3. How old were you when you decided to test for Huntington’s Disease? I was 38 when I took the blood test and 39 when I received my results.
4. What made you decide to test? I have children, and I knew that if I were to be gene-positive, I wanted to prepare them.
5. Do you have any advice for those who are getting ready to test? Just be sure to have a supportive person you can confide in; also, try getting insurance before testing.
6. What were your test results? I tested positive; my CAG is 17, 44.
7. If you could change something about the testing process, what would it be, and why? I wish there were an option when I tested to do so anonymously and from home. I didn’t want to go into an office to get my results. I hear those options are out there now, so that’s good.
8. When do you feel like your symptoms started? I started having cognitive issues, like brain fog, before testing. I would say at age 43 or 44. I now have chorea, and thankfully that is manageable through medication.
9. Did your children grow up knowing about Huntington’s Disease? They knew their grandpa had HD, and we told the children shortly after I tested.
10. Have they been tested to see if they carry the HD gene mutation? Out of the three who are at-risk, two have tested; one is negative, and the other is positive.
11. Who else in your family has HD or JoHD? My older sister lost her battle last year; she is ten years older than me. My other sister has not tested but is doing well. We got HD from our Dad.
12. Are they able to be vocal about their story? They are, and they have been huge advocates.
13. Why are you remaining anonymous? One of my children is in a position that worries them in their career.
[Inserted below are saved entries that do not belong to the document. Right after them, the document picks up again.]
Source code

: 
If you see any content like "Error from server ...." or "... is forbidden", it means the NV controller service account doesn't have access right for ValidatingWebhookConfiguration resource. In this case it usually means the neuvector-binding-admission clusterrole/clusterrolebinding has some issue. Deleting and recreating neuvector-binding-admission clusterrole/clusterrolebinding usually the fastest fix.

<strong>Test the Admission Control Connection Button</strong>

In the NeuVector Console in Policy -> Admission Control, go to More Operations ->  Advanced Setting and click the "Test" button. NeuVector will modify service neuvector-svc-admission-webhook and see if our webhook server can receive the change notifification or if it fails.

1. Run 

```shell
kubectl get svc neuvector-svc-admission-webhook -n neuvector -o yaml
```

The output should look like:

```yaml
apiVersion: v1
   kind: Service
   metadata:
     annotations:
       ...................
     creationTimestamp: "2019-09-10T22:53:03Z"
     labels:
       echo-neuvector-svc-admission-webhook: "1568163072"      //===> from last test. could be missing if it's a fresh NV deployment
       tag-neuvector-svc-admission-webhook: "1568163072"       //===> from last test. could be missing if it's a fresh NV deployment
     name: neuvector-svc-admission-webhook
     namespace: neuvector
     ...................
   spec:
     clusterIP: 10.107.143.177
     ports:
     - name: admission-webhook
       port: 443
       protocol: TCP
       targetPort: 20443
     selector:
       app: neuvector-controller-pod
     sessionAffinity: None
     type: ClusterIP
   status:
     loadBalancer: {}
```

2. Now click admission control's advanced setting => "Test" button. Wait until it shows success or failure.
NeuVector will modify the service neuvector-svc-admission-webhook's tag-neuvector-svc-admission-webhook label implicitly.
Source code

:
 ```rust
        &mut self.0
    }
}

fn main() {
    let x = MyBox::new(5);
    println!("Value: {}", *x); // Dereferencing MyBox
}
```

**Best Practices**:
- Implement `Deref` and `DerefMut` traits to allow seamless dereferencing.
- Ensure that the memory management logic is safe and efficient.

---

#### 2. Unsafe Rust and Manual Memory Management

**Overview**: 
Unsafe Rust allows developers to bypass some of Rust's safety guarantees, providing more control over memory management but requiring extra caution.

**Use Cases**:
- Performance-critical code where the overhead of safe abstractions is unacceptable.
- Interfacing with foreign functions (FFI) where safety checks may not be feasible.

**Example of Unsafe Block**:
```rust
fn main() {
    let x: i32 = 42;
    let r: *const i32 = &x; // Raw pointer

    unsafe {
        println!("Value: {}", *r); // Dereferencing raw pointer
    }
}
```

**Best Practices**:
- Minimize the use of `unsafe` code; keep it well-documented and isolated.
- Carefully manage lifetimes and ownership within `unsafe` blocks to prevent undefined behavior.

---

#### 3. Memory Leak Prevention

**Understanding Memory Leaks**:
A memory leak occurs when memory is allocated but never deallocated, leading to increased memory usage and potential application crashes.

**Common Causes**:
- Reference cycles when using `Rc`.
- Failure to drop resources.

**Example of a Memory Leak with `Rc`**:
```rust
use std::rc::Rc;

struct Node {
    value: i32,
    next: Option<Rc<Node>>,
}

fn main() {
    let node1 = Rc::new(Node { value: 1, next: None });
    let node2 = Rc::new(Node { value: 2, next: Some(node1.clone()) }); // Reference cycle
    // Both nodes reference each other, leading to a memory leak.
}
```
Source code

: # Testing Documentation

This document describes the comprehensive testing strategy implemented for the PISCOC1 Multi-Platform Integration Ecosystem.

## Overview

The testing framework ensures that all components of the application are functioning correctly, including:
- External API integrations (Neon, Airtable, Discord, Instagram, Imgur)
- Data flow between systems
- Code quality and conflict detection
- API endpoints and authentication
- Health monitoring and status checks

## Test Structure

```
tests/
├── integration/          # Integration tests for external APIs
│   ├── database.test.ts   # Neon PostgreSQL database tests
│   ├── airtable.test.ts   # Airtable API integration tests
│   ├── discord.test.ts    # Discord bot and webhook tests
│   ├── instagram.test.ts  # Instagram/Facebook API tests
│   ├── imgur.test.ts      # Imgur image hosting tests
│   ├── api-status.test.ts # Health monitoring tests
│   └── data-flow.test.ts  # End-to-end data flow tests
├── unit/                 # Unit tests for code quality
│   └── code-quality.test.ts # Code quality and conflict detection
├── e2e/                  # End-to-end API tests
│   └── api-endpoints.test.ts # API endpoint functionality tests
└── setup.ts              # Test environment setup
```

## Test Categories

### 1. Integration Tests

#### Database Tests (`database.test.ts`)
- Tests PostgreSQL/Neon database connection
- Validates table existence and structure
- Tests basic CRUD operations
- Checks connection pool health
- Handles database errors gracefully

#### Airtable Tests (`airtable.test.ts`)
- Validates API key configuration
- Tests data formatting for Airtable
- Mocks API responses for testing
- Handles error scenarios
They do not want to have colleagues worry about their performance.
14. What has been the most challenging part of your journey thus far? The hardest part for me is knowing that my children may not be alive to receive treatments that will save them from suffering.
15. Now that you have gone through with testing, would you have done anything differently? I think I did all I could at the time; it is hard to prepare for such a blow.
16. Who in your life is the most supportive? My wife and her family, as well as our children.
17. Do you go to a center of excellence? I do.
18. What type of care do you receive there? I see a physical therapist, a neurologist, a psychiatrist, an occupational therapist, and a speech therapist.
19. What have you found to be the most significant resource for you and your family? That’s another person I see at the center I go to – a social worker. Our social worker has been a huge resource; she tends to think outside the box to help us find the things we need.
20. What would you say to someone new to learning about Huntington’s Disease? HD is different in everyone and every family. HD has a long list of symptoms; some people can have one or two while others have them all. HD can mess with you physically, mentally, emotionally, spiritually, and in ways that some can’t imagine.